Pada ekosistem darat, kebakaran hutan akan memusnahkan flora dan fauna serta biodiversitas. Alikodra (2003) menduga bahwa api yang cukup panas dapat mematikan 100% tumbuhan hijau, 75% tumbuhan bawah, dan 80% organisme penutup tanah baik hewan maupun tumbuhan. Pada daerah bekas kebakaran yang terdapat di provinsi Kalimantan Timur menunjukkan angka kematian pada tingkat vegetasi pohon adalah 33 – 84%, sedangkan pada tingkat vegetasi tiang sebesar 61%.

Pada ekosistem air (rawa dan gambut), Diperkirakan terdapat 17-27 juta hektar rawa air tawar dan rawa gambut di Indonsesia. Rawa tersebut tersebar di Sumatra 40%, Kalimantan 38%, Papua Barat 21%. Pada kebakaran tahun 1997/98, jumlah lahan basah (rawa dan gambut) yang terbakar mencapai 1.5 juta hektar, menyumbang 60% asap dan 76% CO2 emisi.

Pada ekosistem udara, kebakaran hutan akan berdampak buruk pada lingkungan atmosfer. Biomassa senyawa organik yang terkandung dan tersimpan dalam hutan (sebelum hutan terbakar), pada saat hutan terbakar, senyawa organik tersebut akan terlepas ke luar menjadi gas rumah kaca dan polutan yang mengapung dan melayang di udara. Emisi gas rumah kaca berasal dari gas CO2 dan H2O, NOx, dan CH4 yang masing-masing memiliki life time berbeda. Gas-gas tersebut akan mengapung-apung di atmosfer sebagai gas rumah kaca yang berdampak pada pemanasan bumi, perubahan iklim, pencairan salju, dan kenaikan tinggi muka air laut.

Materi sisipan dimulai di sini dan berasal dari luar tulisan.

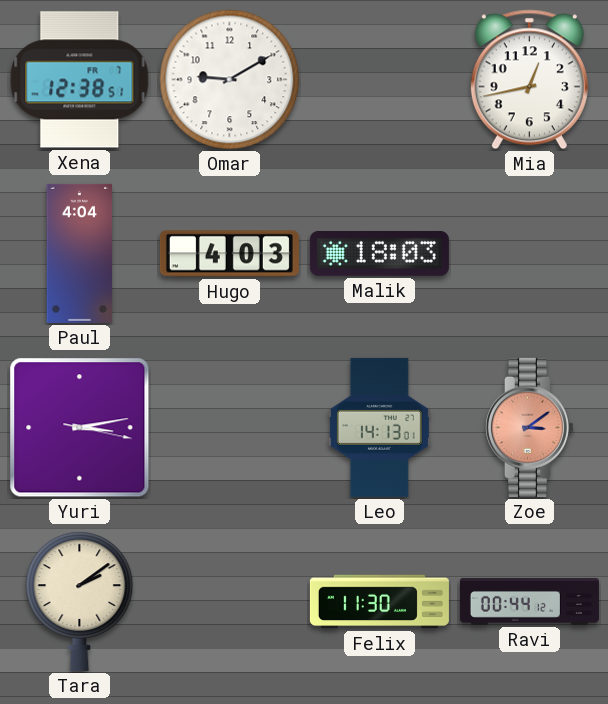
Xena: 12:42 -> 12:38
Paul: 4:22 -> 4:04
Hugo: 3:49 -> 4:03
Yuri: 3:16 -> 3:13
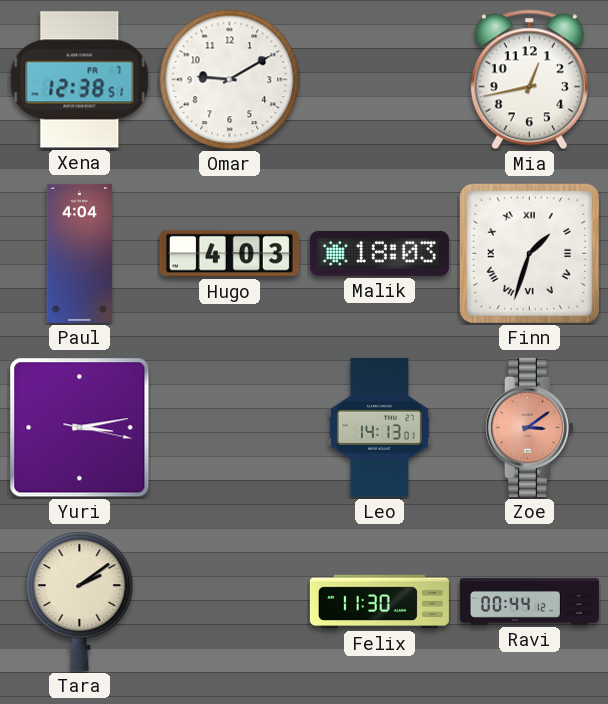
Finn: none -> 1:33
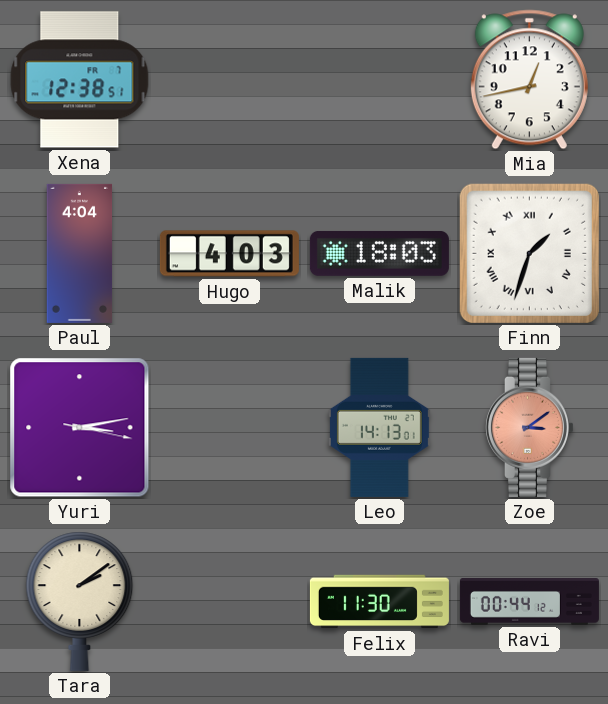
Omar: 9:10 -> none
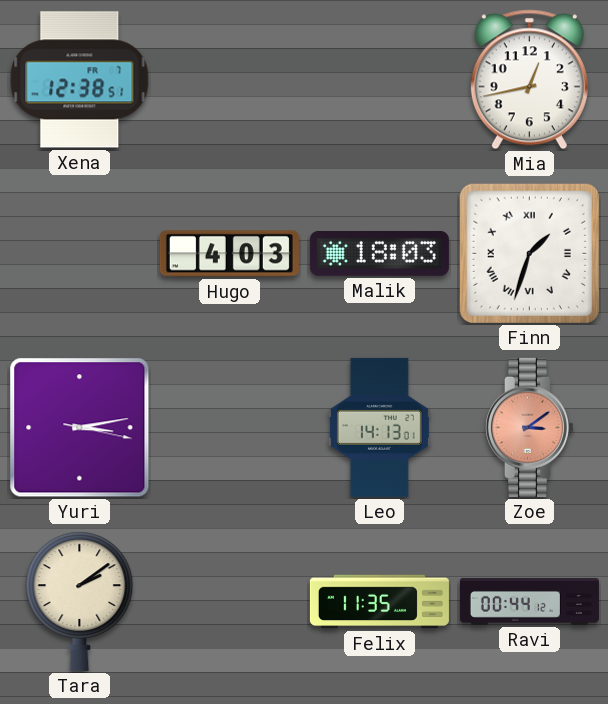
Paul: 4:04 -> none
Felix: 11:30 -> 11:35
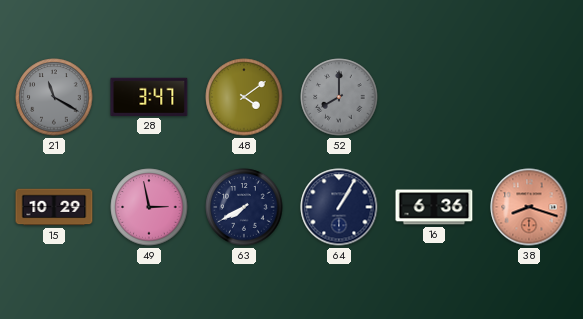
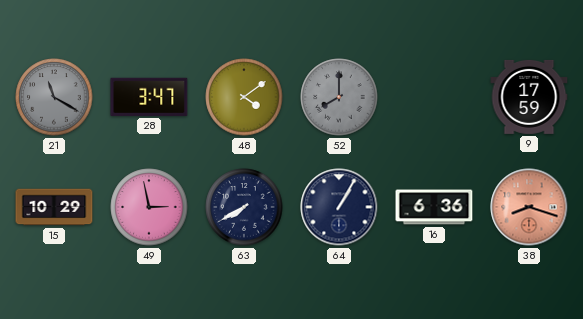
9: none -> 17:59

  1. Dampak Kerugian Ekonomis

Secara langsung maupun tidak, kebakaran hutan dan lahan yang puncaknya pada tahun 1997 mempengaruhi sektor ekonomi nasional. Dampak langsung berupa kerugian ekonomi seperti hilangnya hasil hutan (kayu dan non kayu), kerugian yang ditanggung oleh sektor perkebunan, hilangnya keanekaragaman hayati dan lain-lain. Sedangkan dampak tidak langsung adalah dampak yang diakibatkan oleh asap, seperti dampak pada kesehatan, kehilangan hari kerja, kehilangan fungsi ekologi, kerugian yang ditanggung oleh sektor pariwisata dan perhubungan. Dampak ekonomi yang bisa dihitung adalah kerugian langsung yang diderita oleh sektor perkebunan, kehutanan, kesehatan, transportasi, pariwisata dan biaya langsung yang di keluarkan untuk penanggulangan dan pemadaman. Karena kerugian ekologi tidak seluruhnya bisa di hitung menjadi nilai rupiah maka kerugian ekologi yang dimungkinkan untuk dihitung saja yang masuk.

c. Dampak Sosial

Tidak banyak proyek analisis kebakaran hutan yang di lakukan di Indonesia menyinggung maupun mengungkapkan dampak kebakaran pada masyarkat lokal dan mata pencaharian mereka. Berbagai studi lebih difokuskan pada kerugian tingkat makro seperti kerugian sektor transportasi, pariwisata dan industri kehutanan. Semua sektor itu dinilai lebih banyak pengaruhnya pada politik dan ekonomi di bandingkan petani miskin. Tujuan tinjauan dampak sosial ialah menganalisis dampak kebakaran hutan dan lahan pada kesejahteraan di pedesaan. Mata pencaharian masyarakat lokal dan ketentraman diangap sebagai kesatuan dan konsep mengenai kesejahteraan. Kemampuan masyarakat memberi makan diri sendiri, melakukan pertanian subsistem atau pembelian pangan dari uang hasil perkebunan tanaman keras adalah kunci bagi masyarakat untuk bertahan hidup.


III. KONSEP SISTEM NILAI


Nilai adalah merupakan persepsi manusia, tentang makna sesuatu objek (sumberdaya hutan) tertentu, tempat dan waktu tertentu pula. Persepsi ini sendiri merupakan ungkapan, pandangan, perspektif seseorang (individu) tentang atau terhadap sesuatu benda, dengan proses pemahaman melalui panca indera yang diteruskan ke otak untuk proses pemikiran, dan disini berpadu dengan harapan ataupun norma-norma kehidupan yang melekat pada individu atau masyarakat tersebut (Turner et al, 1994)). Oleh karena itu nilai sumber daya hutan yang dinyatakan oleh suatu masyarakat di tempat tertentu akan beragam, tergantung kepada persepsi setiap anggota masyarakat tersebut, demikian juga keragaman nilai akan terjadi antar masyarakat yang berbeda (Suparmoko dan Ratnaningsih, 2000). Keragaman nilai ini mencakup besar nilai maupun macam nilai yang ada. Nilai yang dimiliki oleh sumberdaya hutan tidak saja nilai ekonomi, tetapi juga nilai ekologis dan nilai sosial.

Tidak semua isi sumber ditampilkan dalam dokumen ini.